I made two recipes for the segment and I want to share them with you my lovely Foodies. I hope you enjoy these healthy and nutritious recipes. My favorite Greek Inspired Quinoa Salad and my Quick Overnight Oats.
Greek Inspired Quinoa Salad
1 cup sprouted quinoa, cooked
1 cup broccoli, roasted and chopped
1/2 cup low- sodium white beans, drained and rinsed
1/2 cup artichoke hearts, drained and rinsed
1/4 cup black olives, sliced
1/4 cup cherry tomatoes, halved
4 oz. baby spinach
1/2 olive oil
2 tbs. lemon juice
1 tbs. apple cider vinegar
3 tsp. dijon mustard
1 tsp. lemon zest
1/2 tsp. dried basil
1/4 tsp. dried oregano
1/4 tsp. red pepper flakes
1/2 tsp. honey
Salt and pepper to taste
Optional: top with sheep's milk feta or pumpkin seeds
In a large mixing bowl the cooked quinoa, roasted chopped broccoli, white beans, chopped artichoke hearts, sliced black olives and tomatoes. Season with a pinch of salt and pepper. In a mason jar add the olive oil, lemon juice, apple cider vinegar, lemon zest, dried basil, dried oregano, red pepper flakes, honey and dijon mustard.
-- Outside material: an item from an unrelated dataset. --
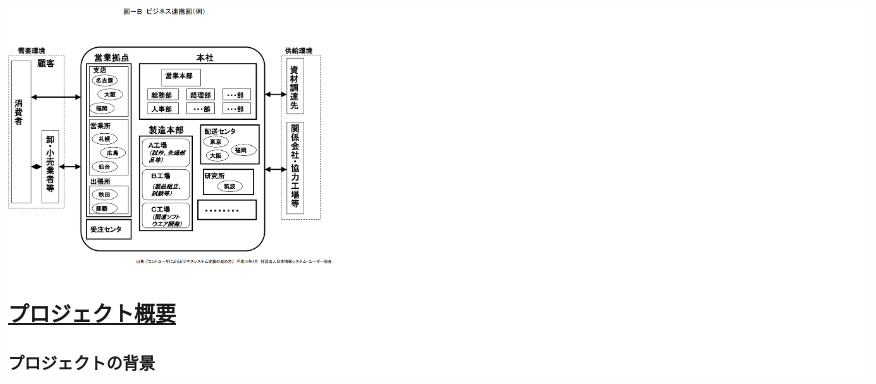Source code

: <a target="_blank"  href="img/000004952_1.png"><img src="img/000004952_1.png" height="256"></a>

## [プロジェクト概要](https://www.ipa.go.jp/sec/softwareengineering/tool/ep/ep1.html)

### プロジェクトの背景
Add a lid to the jar and shake until dressing is emulsified. Drizzle the salad with 1/2 the dressing and gently toss all the ingredients together. Taste for seasoning before serving. (Note: May need salt and pepper or more dressing before serving.) Serve on a bed of baby spinach.
Quick Overnight Oats
1/2 cup gf rolled oats
1/3 cup almond milk
1 to 2 tsp. pure maple syrup or honey
1/4 tsp. ground cinnamon
1 tsp. ground chia seeds
1/4 cup blueberries or other favorite berries
2 tbs. unsweetened coconut flakes
Optional: Drizzle of almond butter
In a mason jar or glass container mix together the gf rolled oats, almond milk, pure maple syrup and cinnamon. Refrigerate overnight or up to 3 days. To serve remove lid and top with chia seeds, blueberries, unsweetened flake coconut and drizzle of almond butter.